• **EXERCISE BRIEF**
Every line of the data below must be output exactly, with images left out.

• **COLLECTED MATERIAL**
== Segment start ==
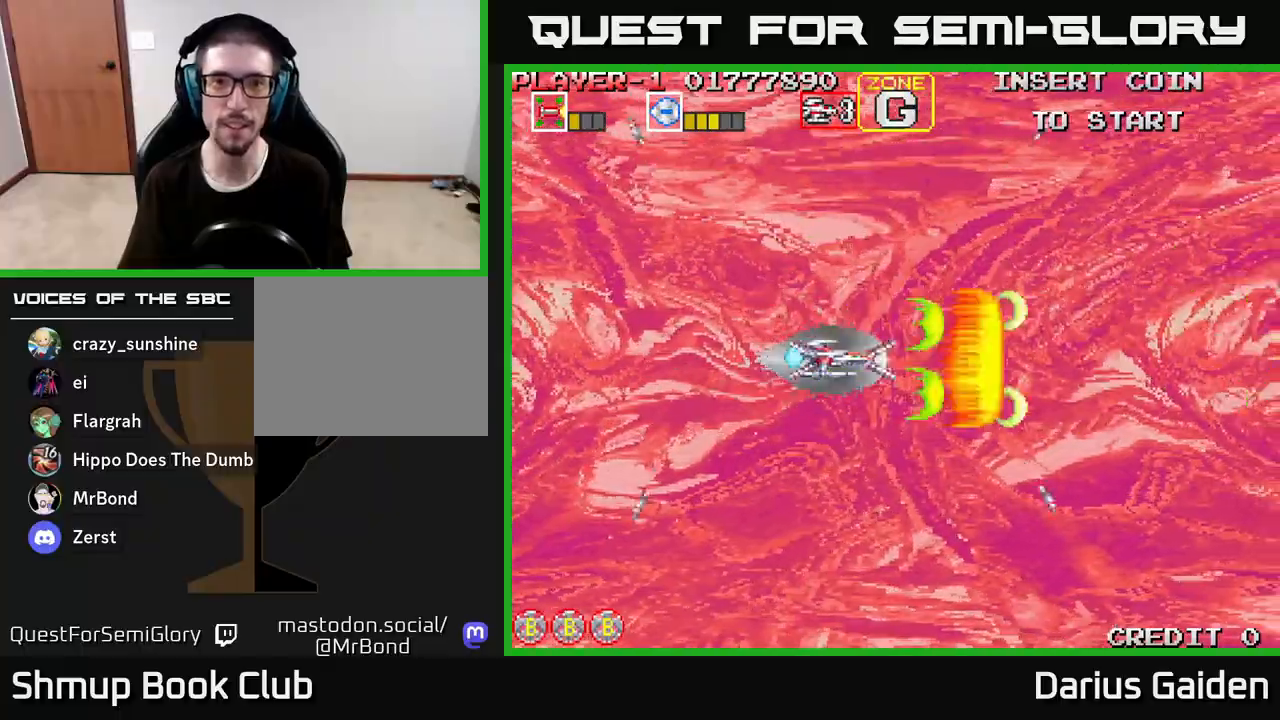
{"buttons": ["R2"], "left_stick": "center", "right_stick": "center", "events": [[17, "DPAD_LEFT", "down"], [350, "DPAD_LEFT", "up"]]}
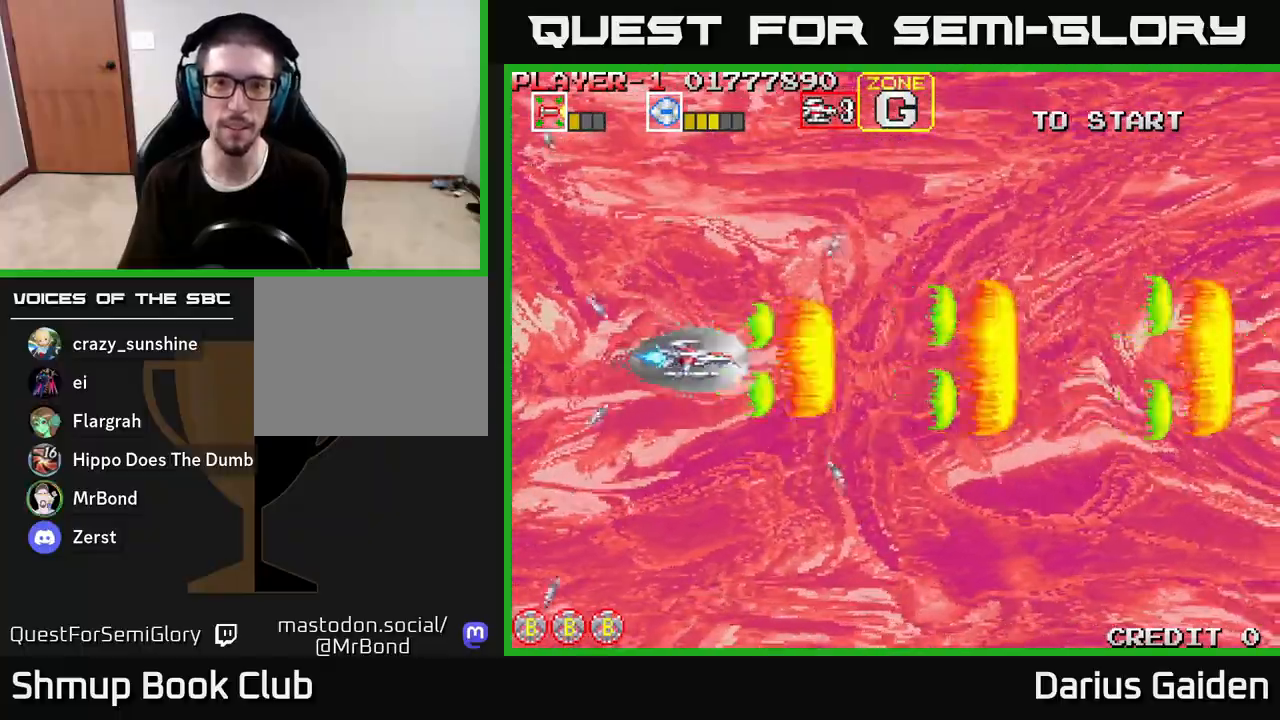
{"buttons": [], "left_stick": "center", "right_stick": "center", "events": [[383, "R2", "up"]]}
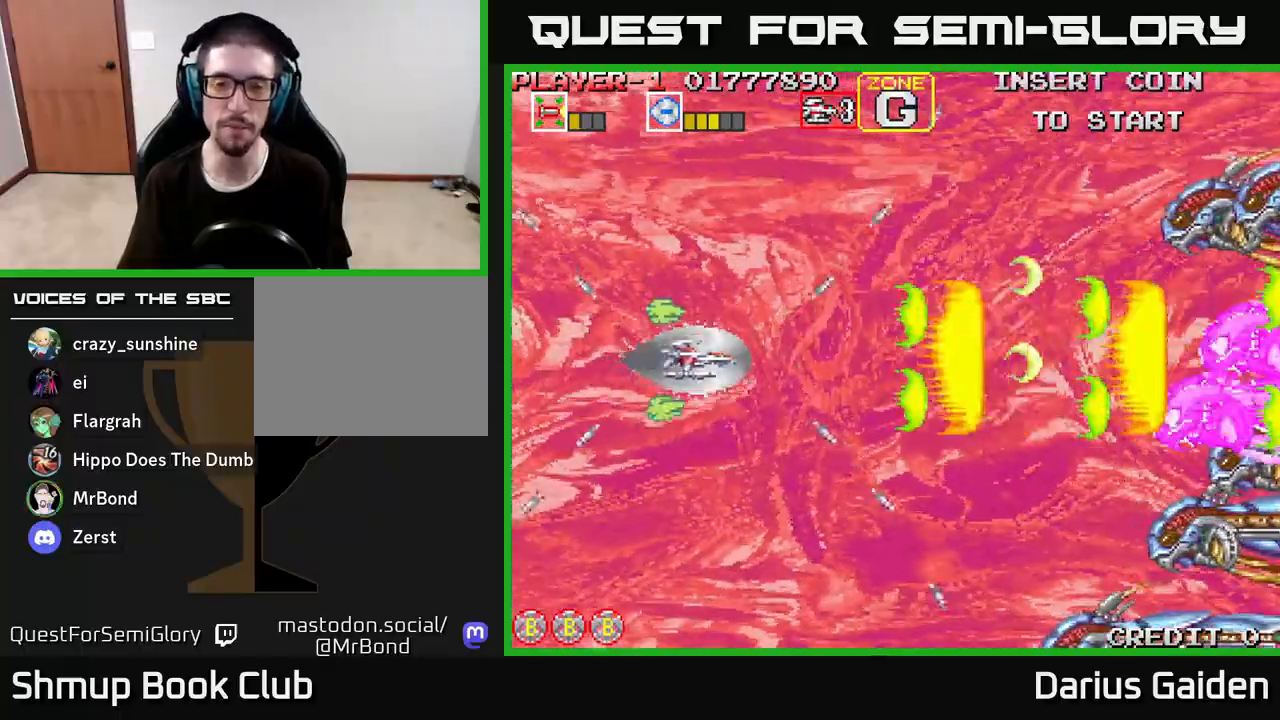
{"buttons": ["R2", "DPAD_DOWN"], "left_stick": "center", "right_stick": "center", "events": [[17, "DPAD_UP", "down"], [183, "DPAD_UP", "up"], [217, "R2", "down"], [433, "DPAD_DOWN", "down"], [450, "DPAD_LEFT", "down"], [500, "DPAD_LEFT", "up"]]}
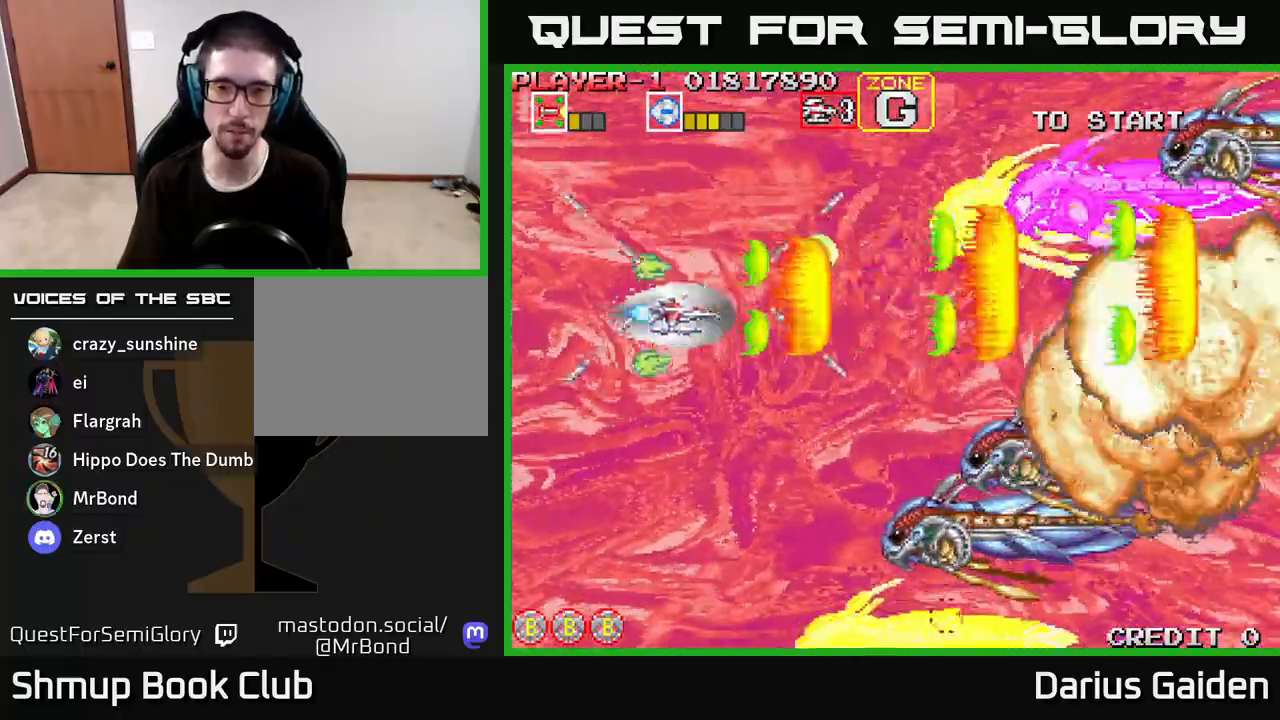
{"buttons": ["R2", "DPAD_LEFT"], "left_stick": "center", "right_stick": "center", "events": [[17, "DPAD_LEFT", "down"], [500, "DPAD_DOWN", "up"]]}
== Segment end ==
• **WRITTEN RESPONSE**
{"buttons": ["R2"], "left_stick": "center", "right_stick": "center", "events": [[17, "DPAD_LEFT", "down"], [350, "DPAD_LEFT", "up"]]}
{"buttons": [], "left_stick": "center", "right_stick": "center", "events": [[383, "R2", "up"]]}
{"buttons": ["R2", "DPAD_DOWN"], "left_stick": "center", "right_stick": "center", "events": [[17, "DPAD_UP", "down"], [183, "DPAD_UP", "up"], [217, "R2", "down"], [433, "DPAD_DOWN", "down"], [450, "DPAD_LEFT", "down"], [500, "DPAD_LEFT", "up"]]}
{"buttons": ["R2", "DPAD_LEFT"], "left_stick": "center", "right_stick": "center", "events": [[17, "DPAD_LEFT", "down"], [500, "DPAD_DOWN", "up"]]}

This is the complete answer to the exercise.